Antiviral agents are commonly used to treat frequent HSV reactivations (mainly genital infections) in immunocompetent individuals, VZV reactivation (shingles or zoster) in elderly subjects and severe HSV, VZV and CMV infections in immunocompromised hosts such as HIV-infected patients, transplant recipients and subjects with neoplasia. Active compounds currently available for the treatment of herpesvirus infections include the nucleoside analogues acyclovir (ACV and its prodrug valacyclovir or VACV), penciclovir (PCV and its prodrug famciclovir), and ganciclovir (GCV and its prodrug valganciclovir or VGCV) as well as the nucleotide analogue cidofovir (CDV) and the pyrophosphate analogue foscarnet (FOS). All these compounds interfere with viral DNA synthesis by inhibiting the viral DNA polymerase (pol). The nucleoside and nucleotide analogues must be phosphorylated to exert their antiviral effect whereas the pyrophosphate analogue FOS directly inhibits viral DNA pol. The nucleoside analogues ACV and GCV are considered the first-line drugs against HSV/VZV and CMV diseases, respectively, whereas CDV and FOS are considered second-line drugs due to their important toxicity (nephrotoxicity and electrolyte imbalances) and lack of oral formulations.
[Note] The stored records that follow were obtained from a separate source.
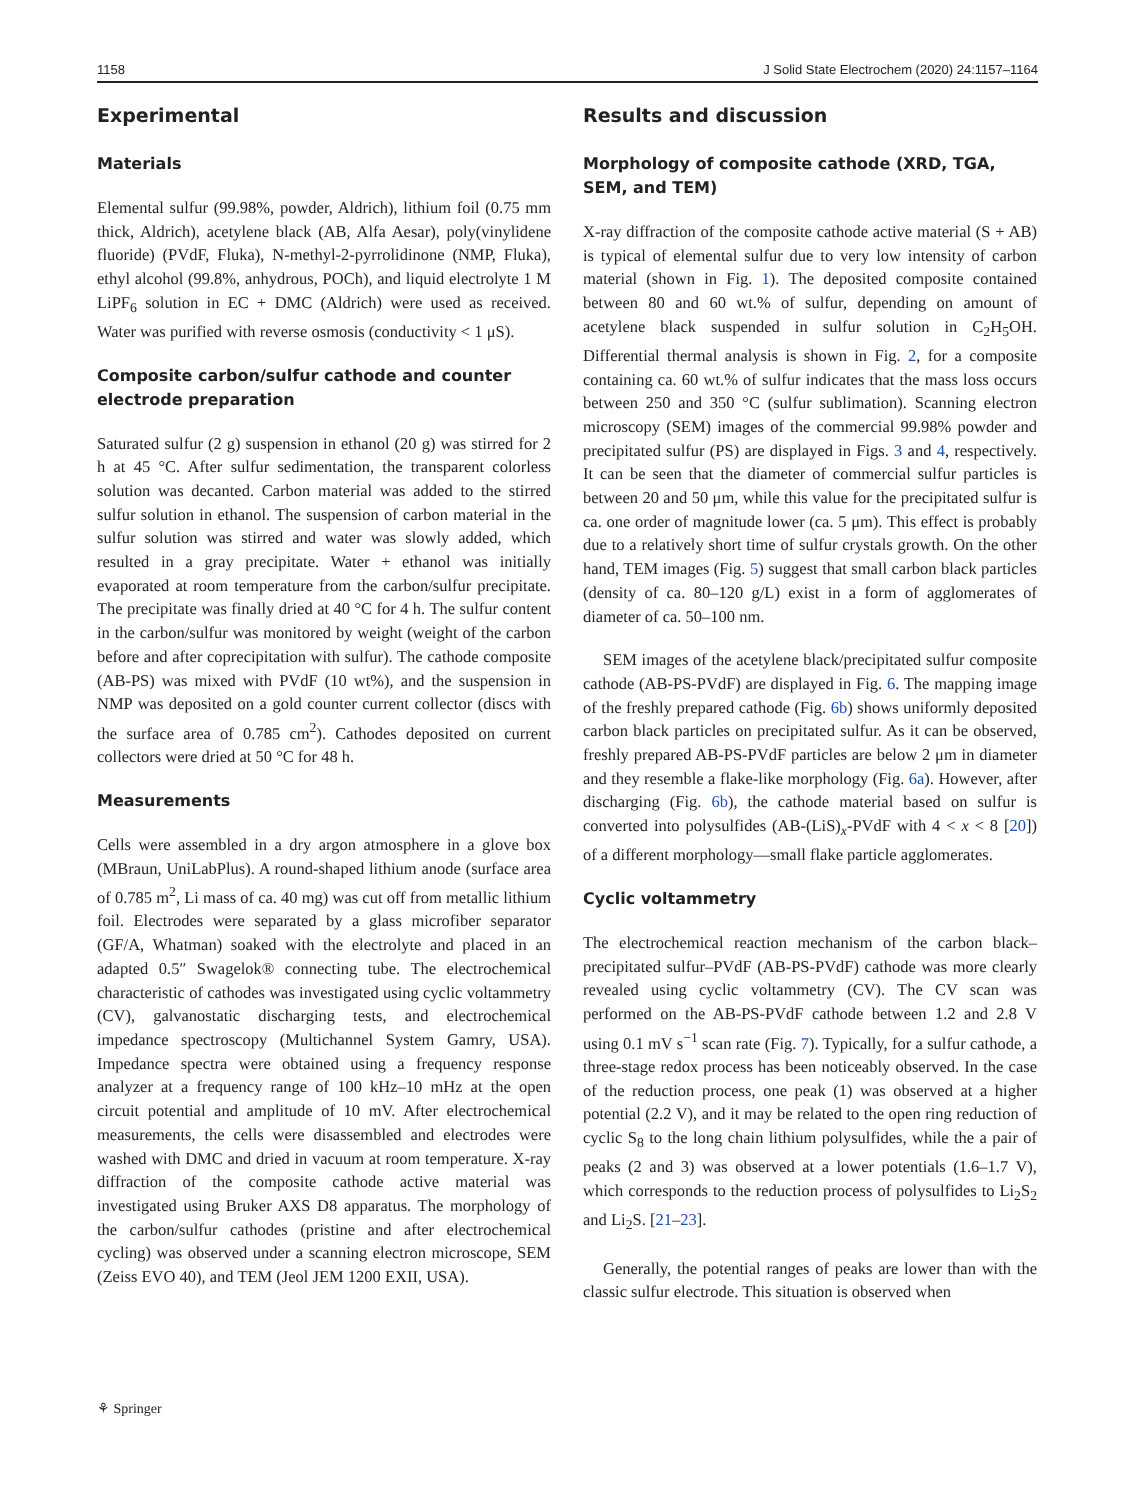1158 J Solid State Electrochem (2020) 24:1157–1164
Experimental
Materials
Elemental sulfur (99.98%, powder, Aldrich), lithium foil (0.75 mm thick, Aldrich), acetylene black (AB, Alfa Aesar), poly(vinylidene fluoride) (PVdF, Fluka), N-methyl-2-pyrrolidinone (NMP, Fluka), ethyl alcohol (99.8%, anhydrous, POCh), and liquid electrolyte 1 M LiPF<sub>6</sub> solution in EC + DMC (Aldrich) were used as received. Water was purified with reverse osmosis (conductivity < 1 μS).
Composite carbon/sulfur cathode and counter electrode preparation
Saturated sulfur (2 g) suspension in ethanol (20 g) was stirred for 2 h at 45 °C. After sulfur sedimentation, the transparent colorless solution was decanted. Carbon material was added to the stirred sulfur solution in ethanol. The suspension of carbon material in the sulfur solution was stirred and water was slowly added, which resulted in a gray precipitate. Water + ethanol was initially evaporated at room temperature from the carbon/sulfur precipitate. The precipitate was finally dried at 40 °C for 4 h. The sulfur content in the carbon/sulfur was monitored by weight (weight of the carbon before and after coprecipitation with sulfur). The cathode composite (AB-PS) was mixed with PVdF (10 wt%), and the suspension in NMP was deposited on a gold counter current collector (discs with the surface area of 0.785 cm<sup>2</sup>). Cathodes deposited on current collectors were dried at 50 °C for 48 h.
Measurements
Cells were assembled in a dry argon atmosphere in a glove box (MBraun, UniLabPlus). A round-shaped lithium anode (surface area of 0.785 m<sup>2</sup>, Li mass of ca. 40 mg) was cut off from metallic lithium foil. Electrodes were separated by a glass microfiber separator (GF/A, Whatman) soaked with the electrolyte and placed in an adapted 0.5″ Swagelok® connecting tube. The electrochemical characteristic of cathodes was investigated using cyclic voltammetry (CV), galvanostatic discharging tests, and electrochemical impedance spectroscopy (Multichannel System Gamry, USA). Impedance spectra were obtained using a frequency response analyzer at a frequency range of 100 kHz–10 mHz at the open circuit potential and amplitude of 10 mV. After electrochemical measurements, the cells were disassembled and electrodes were washed with DMC and dried in vacuum at room temperature. X-ray diffraction of the composite cathode active material was investigated using Bruker AXS D8 apparatus. The morphology of the carbon/sulfur cathodes (pristine and after electrochemical cycling) was observed under a scanning electron microscope, SEM (Zeiss EVO 40), and TEM (Jeol JEM 1200 EXII, USA).
Results and discussion
Morphology of composite cathode (XRD, TGA, SEM, and TEM)
X-ray diffraction of the composite cathode active material (S + AB) is typical of elemental sulfur due to very low intensity of carbon material (shown in Fig. 1). The deposited composite contained between 80 and 60 wt.% of sulfur, depending on amount of acetylene black suspended in sulfur solution in C<sub>2</sub>H<sub>5</sub>OH. Differential thermal analysis is shown in Fig. 2, for a composite containing ca. 60 wt.% of sulfur indicates that the mass loss occurs between 250 and 350 °C (sulfur sublimation). Scanning electron microscopy (SEM) images of the commercial 99.98% powder and precipitated sulfur (PS) are displayed in Figs. 3 and 4, respectively. It can be seen that the diameter of commercial sulfur particles is between 20 and 50 μm, while this value for the precipitated sulfur is ca. one order of magnitude lower (ca. 5 μm). This effect is probably due to a relatively short time of sulfur crystals growth. On the other hand, TEM images (Fig. 5) suggest that small carbon black particles (density of ca. 80–120 g/L) exist in a form of agglomerates of diameter of ca. 50–100 nm.
SEM images of the acetylene black/precipitated sulfur composite cathode (AB-PS-PVdF) are displayed in Fig. 6. The mapping image of the freshly prepared cathode (Fig. 6b) shows uniformly deposited carbon black particles on precipitated sulfur. As it can be observed, freshly prepared AB-PS-PVdF particles are below 2 μm in diameter and they resemble a flake-like morphology (Fig. 6a). However, after discharging (Fig. 6b), the cathode material based on sulfur is converted into polysulfides (AB-(LiS)<sub>x</sub>-PVdF with 4 < x < 8 [20]) of a different morphology—small flake particle agglomerates.
Cyclic voltammetry
The electrochemical reaction mechanism of the carbon black–precipitated sulfur–PVdF (AB-PS-PVdF) cathode was more clearly revealed using cyclic voltammetry (CV). The CV scan was performed on the AB-PS-PVdF cathode between 1.2 and 2.8 V using 0.1 mV s<sup>−1</sup> scan rate (Fig. 7). Typically, for a sulfur cathode, a three-stage redox process has been noticeably observed. In the case of the reduction process, one peak (1) was observed at a higher potential (2.2 V), and it may be related to the open ring reduction of cyclic S<sub>8</sub> to the long chain lithium polysulfides, while the a pair of peaks (2 and 3) was observed at a lower potentials (1.6–1.7 V), which corresponds to the reduction process of polysulfides to Li<sub>2</sub>S<sub>2</sub> and Li<sub>2</sub>S. [21–23].
Generally, the potential ranges of peaks are lower than with the classic sulfur electrode. This situation is observed when
⚘ Springer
The emergence of herpesvirus drug resistance is frequent in immunocompromised subjects and only surpassed by that of HIV resistance [1]. For instance, HSV resistance to ACV, the first-line drug, varies from 4 to 14% among various immunocompromised groups, although it is infrequent in immunocompetent subjects [1]. The rate of CMV resistance to the gold standard GCV is also substantial with 7% resistance after 6 months of treatment in HIV-infected patients [2] and up to 30% in lung transplant recipients [3]. Due to less frequent use, fewer data on CMV resistance to CDV and FOS have been reported. Some CMV studies reported resistance rate to FOS and CDV similar or higher to that observed with GCV [4,5]. Resistance to the nucleoside analogues can be conferred by alterations in the viral activating gene (HSV/VZV thymidine kinase or CMV UL97 protein kinase) or in the target gene, i.e. the viral DNA pol. Resistance to CDV and FOS arises from mutations in the viral DNA pol gene only. Notably, some mutations in the viral DNA pol gene can confer resistance to all currently-available antiviral agents [6,7]. Thus, there is an urgent need to develop other non-toxic and highly effective compounds with different mechanisms of action to inhibit herpesvirus replication.
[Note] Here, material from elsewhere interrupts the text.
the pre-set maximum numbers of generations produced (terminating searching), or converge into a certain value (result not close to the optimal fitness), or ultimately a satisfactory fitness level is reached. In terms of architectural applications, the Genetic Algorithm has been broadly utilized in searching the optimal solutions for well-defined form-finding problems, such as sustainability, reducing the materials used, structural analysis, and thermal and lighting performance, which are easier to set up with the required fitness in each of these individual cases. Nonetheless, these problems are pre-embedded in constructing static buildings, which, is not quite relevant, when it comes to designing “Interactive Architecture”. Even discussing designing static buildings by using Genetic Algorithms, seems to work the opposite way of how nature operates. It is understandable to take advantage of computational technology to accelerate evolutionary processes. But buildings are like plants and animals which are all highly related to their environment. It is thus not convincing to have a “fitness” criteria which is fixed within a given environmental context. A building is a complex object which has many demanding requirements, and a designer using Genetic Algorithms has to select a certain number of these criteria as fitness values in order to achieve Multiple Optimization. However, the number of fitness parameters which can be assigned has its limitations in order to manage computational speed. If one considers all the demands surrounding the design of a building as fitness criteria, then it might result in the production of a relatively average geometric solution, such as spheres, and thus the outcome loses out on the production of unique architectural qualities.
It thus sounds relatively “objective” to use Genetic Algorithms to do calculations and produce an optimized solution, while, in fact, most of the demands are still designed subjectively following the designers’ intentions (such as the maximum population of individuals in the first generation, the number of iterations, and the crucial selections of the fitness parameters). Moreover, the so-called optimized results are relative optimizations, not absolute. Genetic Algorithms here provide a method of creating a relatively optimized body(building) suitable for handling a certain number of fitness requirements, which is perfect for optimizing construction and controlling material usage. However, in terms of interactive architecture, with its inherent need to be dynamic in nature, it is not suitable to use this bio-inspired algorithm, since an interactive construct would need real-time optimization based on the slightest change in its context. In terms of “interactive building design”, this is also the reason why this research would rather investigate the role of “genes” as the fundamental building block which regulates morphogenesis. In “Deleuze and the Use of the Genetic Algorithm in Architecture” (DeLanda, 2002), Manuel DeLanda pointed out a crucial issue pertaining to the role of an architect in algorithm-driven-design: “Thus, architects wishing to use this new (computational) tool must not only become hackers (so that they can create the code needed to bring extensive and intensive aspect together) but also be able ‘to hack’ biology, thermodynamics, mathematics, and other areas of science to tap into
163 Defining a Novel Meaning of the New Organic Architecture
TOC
The aim of this project was to identify compounds with high binding potential to the DNA pol of HSV-1 by using a strategy that combines 3D modeling and virtual screening of a large bank of compounds. The antiviral activity and toxicity of the top leading compounds were examined in vitro against HSV-1, HSV-2, VZV and CMV. Recombinant and clinical isolates suceptible and/or resistant to current antivirals prescribed for the treatment of herpesvirus infections were used to determine the antiviral potential of these new compounds.